§ TRECHO SELECIONADO
━━━━━━━━━━━━━━━━━━━━━━━━━━━━━━

E pra finalizar, o método run da linha 26 é simplesmente o gatilho para iniciar o loop e escalonamento das fibers.
Lindo, não? Quem diria, e você aí pensando que loop de eventos era uma invenção super inovadora do Javascript no backend, né?
Escalonador de Fibers no Ruby 3+
Com o lançamento do Ruby 3, o core da linguagem introduziu um novo recurso: Fiber Scheduler, uma interface nativa para escalonamento de Fibers. Esse recurso permite que I/O assíncrono ocorra de forma transparente, sem necessidade de manipular diretamente event loops ou utilizar o select.
Esse avanço coloca Ruby mais próximo de outras linguagens que já possuem suporte nativo para concorrência assíncrona, como JavaScript (async/await) e Go (goroutines).

━━━━━━━━━━━━━━━━━━━━━━━━━━━━━━

§ DADOS ARMAZENADOS
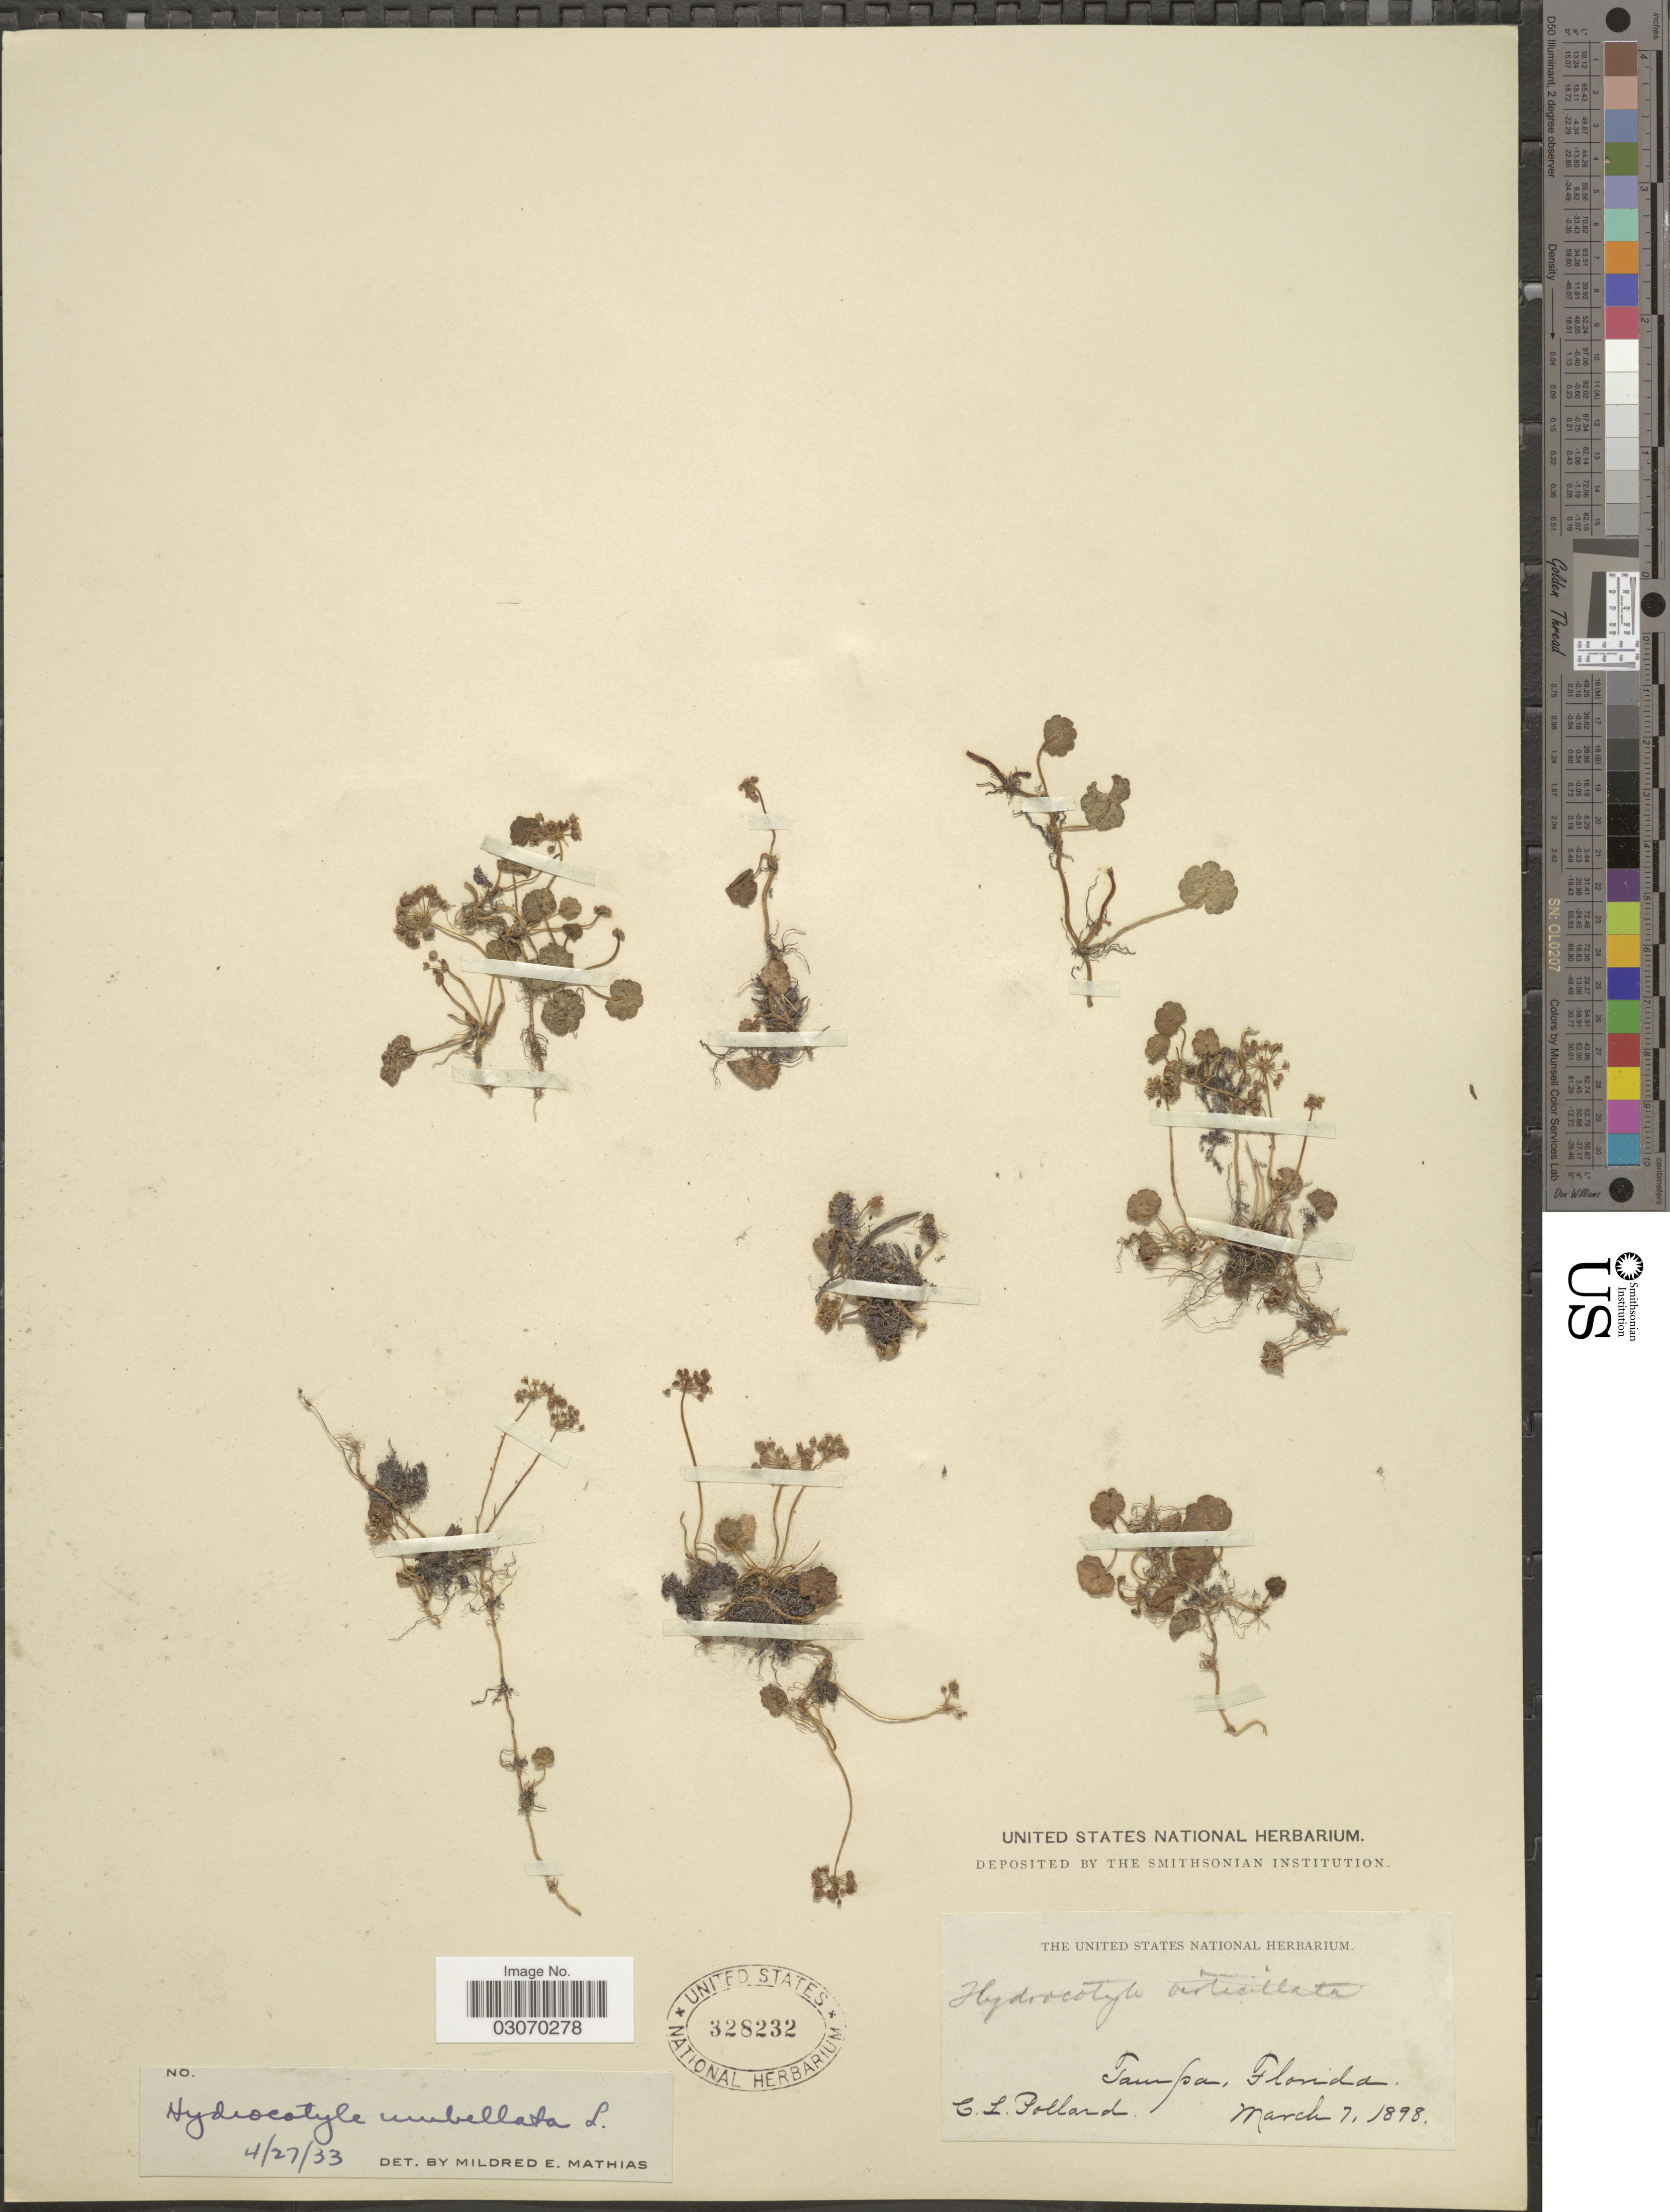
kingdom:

━━━━━━━━━━━━━━━━━━━━━━━━━━━━━━

§ O QUE SE PEDE
a: Traduza para o inglês esta frase do trecho selecionado: "Esse avanço coloca Ruby mais próximo de outras linguagens que já possuem suporte nativo para concorrência assíncrona, como JavaScript (async/await) e Go (goroutines)."
b: De acordo com o trecho selecionado, com o lançamento de qual versão da linguagem o Fiber Scheduler foi introduzido?
c: Imprima do trecho selecionado a parte que começa nas palavras "Lindo, não? Quem" e termina após as palavras "utilizar o select.", sem nenhuma alteração.
Baseie-se somente no trecho selecionado, sem recorrer ao material.

§ RESPOSTAS
a: This advance brings Ruby closer to other languages that already have native support for asynchronous concurrency, such as JavaScript (async/await) and Go (goroutines).

b: O Fiber Scheduler foi introduzido com o lançamento do Ruby 3.

c:
Lindo, não? Quem diria, e você aí pensando que loop de eventos era uma invenção super inovadora do Javascript no backend, né?
Escalonador de Fibers no Ruby 3+
Com o lançamento do Ruby 3, o core da linguagem introduziu um novo recurso: Fiber Scheduler, uma interface nativa para escalonamento de Fibers. Esse recurso permite que I/O assíncrono ocorra de forma transparente, sem necessidade de manipular diretamente event loops ou utilizar o select.